I meant to sign up for a digital phone service, but decided not to, for now. I've decided to see if I can live without a landline. ($25 & $30 a month in a bundle.) Maybe I'll try the magicJack.
Price / Billing
My primary reason for switching was the price - but this was the case because I could not take advantage of bundle pricing with my previous provider. If you are currently able to get a good pricing package from another provider, I don't think U-Verse is necessarily cheaper. You can check their website for a price comparison. (The website will also let you know if it's available in your area.)
Also, I like the option of the digital phone service, which offers unlimited local/long distance for $30 a month in a bundle. I didn't sign up for this yet, but it's certainly a better price than what was offered with my previous traditional phone line.
Also, U-Verse doesn't require a contract, or charge other extraneous fees that my previous provider did. With my previous Dish/AT&T service, they didn't require a contract, but there were a bunch of silly fees being thrown in all the time. E.g., I paid $5 just to add HBO to my service, in addition to what HBO already cost ($15.99/month). Ugh, can you believe that? In fact, they told me that if I canceled HBO, I would be charged another $5.
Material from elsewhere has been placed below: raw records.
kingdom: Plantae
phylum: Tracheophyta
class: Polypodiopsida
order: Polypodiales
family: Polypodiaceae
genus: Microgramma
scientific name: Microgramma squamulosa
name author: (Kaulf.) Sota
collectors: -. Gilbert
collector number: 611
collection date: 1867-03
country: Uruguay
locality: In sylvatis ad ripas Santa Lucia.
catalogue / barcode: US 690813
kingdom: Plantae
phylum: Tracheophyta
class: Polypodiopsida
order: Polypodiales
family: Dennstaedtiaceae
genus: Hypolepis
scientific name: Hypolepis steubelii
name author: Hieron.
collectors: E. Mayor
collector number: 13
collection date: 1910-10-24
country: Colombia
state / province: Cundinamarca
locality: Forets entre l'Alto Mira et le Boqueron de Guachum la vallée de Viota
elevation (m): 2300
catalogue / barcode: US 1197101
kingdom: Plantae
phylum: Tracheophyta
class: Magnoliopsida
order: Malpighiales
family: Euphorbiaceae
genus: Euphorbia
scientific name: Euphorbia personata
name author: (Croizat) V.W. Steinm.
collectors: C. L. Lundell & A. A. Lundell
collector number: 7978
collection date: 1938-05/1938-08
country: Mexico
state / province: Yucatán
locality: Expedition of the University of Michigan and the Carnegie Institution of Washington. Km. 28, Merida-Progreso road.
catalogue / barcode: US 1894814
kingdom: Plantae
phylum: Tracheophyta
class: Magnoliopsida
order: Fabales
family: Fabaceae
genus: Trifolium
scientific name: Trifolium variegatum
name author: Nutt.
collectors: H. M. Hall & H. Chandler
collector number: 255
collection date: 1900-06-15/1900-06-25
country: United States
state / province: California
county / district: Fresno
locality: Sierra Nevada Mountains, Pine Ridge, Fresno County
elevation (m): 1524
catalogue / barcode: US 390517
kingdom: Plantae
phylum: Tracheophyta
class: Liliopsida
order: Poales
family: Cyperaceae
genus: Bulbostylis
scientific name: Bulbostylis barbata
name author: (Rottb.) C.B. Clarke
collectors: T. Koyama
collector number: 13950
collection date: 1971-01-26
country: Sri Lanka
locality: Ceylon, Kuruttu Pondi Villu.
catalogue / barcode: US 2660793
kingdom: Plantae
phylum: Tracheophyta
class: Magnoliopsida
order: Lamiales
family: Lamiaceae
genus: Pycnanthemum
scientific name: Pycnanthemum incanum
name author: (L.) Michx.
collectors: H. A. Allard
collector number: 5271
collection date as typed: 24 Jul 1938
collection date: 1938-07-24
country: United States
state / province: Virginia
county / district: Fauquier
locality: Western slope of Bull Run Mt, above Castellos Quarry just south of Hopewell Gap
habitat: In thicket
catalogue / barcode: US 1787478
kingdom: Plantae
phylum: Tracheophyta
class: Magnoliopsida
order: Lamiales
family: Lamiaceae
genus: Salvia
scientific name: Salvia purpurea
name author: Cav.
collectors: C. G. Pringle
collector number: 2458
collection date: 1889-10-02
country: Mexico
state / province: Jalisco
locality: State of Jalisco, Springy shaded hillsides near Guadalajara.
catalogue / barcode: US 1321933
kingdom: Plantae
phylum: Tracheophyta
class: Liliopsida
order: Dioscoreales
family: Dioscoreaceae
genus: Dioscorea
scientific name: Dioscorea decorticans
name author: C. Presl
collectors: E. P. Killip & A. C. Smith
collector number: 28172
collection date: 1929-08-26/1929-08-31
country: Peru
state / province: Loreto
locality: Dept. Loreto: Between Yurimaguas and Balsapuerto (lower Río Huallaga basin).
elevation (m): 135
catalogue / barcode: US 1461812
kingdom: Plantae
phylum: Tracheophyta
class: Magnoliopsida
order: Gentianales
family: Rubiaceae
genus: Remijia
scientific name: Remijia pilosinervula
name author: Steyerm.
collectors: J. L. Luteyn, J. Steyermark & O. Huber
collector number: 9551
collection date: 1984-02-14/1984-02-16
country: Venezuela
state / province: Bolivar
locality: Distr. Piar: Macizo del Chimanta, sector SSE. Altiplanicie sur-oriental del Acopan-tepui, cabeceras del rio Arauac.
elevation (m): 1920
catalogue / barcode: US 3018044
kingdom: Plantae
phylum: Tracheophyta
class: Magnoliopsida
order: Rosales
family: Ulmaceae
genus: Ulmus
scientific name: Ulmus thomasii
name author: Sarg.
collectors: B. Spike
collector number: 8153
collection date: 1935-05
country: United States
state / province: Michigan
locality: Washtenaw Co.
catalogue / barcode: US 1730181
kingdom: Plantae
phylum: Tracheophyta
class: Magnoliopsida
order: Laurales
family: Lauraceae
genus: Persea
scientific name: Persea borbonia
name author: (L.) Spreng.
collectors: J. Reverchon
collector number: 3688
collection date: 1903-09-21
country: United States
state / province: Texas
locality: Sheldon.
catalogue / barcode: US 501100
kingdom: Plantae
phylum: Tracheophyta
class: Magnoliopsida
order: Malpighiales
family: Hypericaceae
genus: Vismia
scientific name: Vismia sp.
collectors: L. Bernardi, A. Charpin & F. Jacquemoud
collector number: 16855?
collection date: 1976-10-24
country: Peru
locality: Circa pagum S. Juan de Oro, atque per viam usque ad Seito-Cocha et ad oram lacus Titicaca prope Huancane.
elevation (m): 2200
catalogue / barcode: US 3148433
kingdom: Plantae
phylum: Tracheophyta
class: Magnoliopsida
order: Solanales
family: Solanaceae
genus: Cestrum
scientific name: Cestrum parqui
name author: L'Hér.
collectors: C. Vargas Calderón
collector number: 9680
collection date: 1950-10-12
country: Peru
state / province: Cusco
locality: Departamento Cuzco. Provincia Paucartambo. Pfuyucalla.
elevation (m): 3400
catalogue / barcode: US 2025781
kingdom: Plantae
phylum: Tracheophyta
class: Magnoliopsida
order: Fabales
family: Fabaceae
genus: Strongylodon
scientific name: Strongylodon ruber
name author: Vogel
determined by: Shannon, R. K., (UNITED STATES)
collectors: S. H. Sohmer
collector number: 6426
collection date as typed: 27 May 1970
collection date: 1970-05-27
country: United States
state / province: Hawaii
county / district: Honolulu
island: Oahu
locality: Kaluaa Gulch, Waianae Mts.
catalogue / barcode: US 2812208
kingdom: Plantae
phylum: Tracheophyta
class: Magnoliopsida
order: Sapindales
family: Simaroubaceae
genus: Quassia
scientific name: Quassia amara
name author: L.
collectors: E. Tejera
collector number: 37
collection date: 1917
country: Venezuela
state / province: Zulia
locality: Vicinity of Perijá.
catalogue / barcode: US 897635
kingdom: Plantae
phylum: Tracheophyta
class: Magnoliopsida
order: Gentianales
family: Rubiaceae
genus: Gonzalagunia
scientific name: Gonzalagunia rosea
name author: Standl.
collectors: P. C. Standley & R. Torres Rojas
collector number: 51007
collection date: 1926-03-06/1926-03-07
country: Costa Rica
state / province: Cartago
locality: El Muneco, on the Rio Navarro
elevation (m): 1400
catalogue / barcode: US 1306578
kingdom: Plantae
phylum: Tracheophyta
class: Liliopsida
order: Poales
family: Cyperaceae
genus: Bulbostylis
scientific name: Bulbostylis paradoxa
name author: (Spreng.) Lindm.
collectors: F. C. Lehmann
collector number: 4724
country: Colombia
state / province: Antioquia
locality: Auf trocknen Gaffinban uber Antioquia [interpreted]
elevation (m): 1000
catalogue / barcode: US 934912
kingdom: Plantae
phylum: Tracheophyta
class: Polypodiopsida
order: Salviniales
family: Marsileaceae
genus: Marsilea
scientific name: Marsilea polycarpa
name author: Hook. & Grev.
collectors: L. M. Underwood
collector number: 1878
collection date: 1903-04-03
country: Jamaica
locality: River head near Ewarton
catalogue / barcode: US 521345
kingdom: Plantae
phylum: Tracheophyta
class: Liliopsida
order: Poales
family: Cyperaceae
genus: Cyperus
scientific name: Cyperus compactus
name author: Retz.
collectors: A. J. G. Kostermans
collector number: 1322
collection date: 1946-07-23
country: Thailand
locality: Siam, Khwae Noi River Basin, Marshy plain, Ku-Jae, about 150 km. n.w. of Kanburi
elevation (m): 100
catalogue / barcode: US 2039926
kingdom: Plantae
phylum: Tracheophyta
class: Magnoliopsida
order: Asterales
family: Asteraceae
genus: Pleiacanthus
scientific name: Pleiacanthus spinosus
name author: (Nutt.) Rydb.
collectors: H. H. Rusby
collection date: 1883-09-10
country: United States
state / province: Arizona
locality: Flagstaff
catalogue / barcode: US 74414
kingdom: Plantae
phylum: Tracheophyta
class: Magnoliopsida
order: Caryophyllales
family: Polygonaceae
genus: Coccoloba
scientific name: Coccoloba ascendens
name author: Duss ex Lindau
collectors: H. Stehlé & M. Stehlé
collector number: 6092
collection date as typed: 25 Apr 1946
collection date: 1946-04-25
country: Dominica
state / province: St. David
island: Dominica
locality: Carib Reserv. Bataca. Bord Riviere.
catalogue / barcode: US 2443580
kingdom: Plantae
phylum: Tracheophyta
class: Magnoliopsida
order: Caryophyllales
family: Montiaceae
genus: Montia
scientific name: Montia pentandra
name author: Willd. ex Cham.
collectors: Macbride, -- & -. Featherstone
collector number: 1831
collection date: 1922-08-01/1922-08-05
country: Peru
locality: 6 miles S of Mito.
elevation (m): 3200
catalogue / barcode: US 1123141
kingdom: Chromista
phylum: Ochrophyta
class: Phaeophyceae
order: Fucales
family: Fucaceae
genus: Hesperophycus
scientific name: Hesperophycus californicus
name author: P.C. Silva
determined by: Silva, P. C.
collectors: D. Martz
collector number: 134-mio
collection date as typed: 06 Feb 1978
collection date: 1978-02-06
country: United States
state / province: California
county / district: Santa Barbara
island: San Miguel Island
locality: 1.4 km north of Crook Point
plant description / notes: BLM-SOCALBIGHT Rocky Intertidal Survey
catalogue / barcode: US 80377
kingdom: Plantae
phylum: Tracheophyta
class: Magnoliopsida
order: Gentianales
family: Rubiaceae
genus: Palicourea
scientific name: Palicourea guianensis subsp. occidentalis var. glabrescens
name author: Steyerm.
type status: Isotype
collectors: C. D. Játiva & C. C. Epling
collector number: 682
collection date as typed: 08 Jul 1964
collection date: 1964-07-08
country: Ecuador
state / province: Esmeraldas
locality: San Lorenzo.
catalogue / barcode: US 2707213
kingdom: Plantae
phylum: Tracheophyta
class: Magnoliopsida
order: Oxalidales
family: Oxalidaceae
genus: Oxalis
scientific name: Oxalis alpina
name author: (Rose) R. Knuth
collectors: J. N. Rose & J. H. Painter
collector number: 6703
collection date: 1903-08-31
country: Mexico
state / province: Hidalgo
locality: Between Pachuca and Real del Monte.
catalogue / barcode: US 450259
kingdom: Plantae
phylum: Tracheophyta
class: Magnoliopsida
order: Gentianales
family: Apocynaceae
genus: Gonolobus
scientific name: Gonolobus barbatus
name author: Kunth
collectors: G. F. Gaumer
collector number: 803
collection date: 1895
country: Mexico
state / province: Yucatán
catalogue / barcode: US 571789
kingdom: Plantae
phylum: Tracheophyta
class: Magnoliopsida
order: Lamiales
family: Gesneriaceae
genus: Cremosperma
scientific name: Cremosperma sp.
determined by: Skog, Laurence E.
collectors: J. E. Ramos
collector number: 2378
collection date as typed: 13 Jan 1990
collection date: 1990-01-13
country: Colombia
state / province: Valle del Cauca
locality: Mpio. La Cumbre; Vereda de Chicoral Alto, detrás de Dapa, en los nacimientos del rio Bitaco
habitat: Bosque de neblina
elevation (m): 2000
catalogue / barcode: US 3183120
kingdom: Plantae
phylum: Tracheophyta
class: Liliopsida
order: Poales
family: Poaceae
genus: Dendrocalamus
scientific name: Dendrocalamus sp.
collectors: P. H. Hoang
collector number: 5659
In addition, my previous receiver required me to hook each individual receiver to up a regular phone line, so that it can update its program guide daily. If I didn't, I would be charged an additional $5 for each box for a phone-bypass option.
With U-Verse, I've been able to modify my service using the internet (e.g., add or subtract premium channels). It was easy, and the changes took effect within just a few hours, and I was billed accurately, with no silly fees added.
Is it worth it to switch to U-Verse just for its features? The ability to record 4 programs at once and play it back on your other TV's is actually pretty great. The picture/sound quality or all-around convenience of use hasn't significantly declined in my case - a little bit worse here, a little bit better there ... but overall, I think the advantages outweigh the disadvantages.
Although I switched to U-Verse primarily because I was able to save money, for me, this turned out to be worth the switch even without the savings.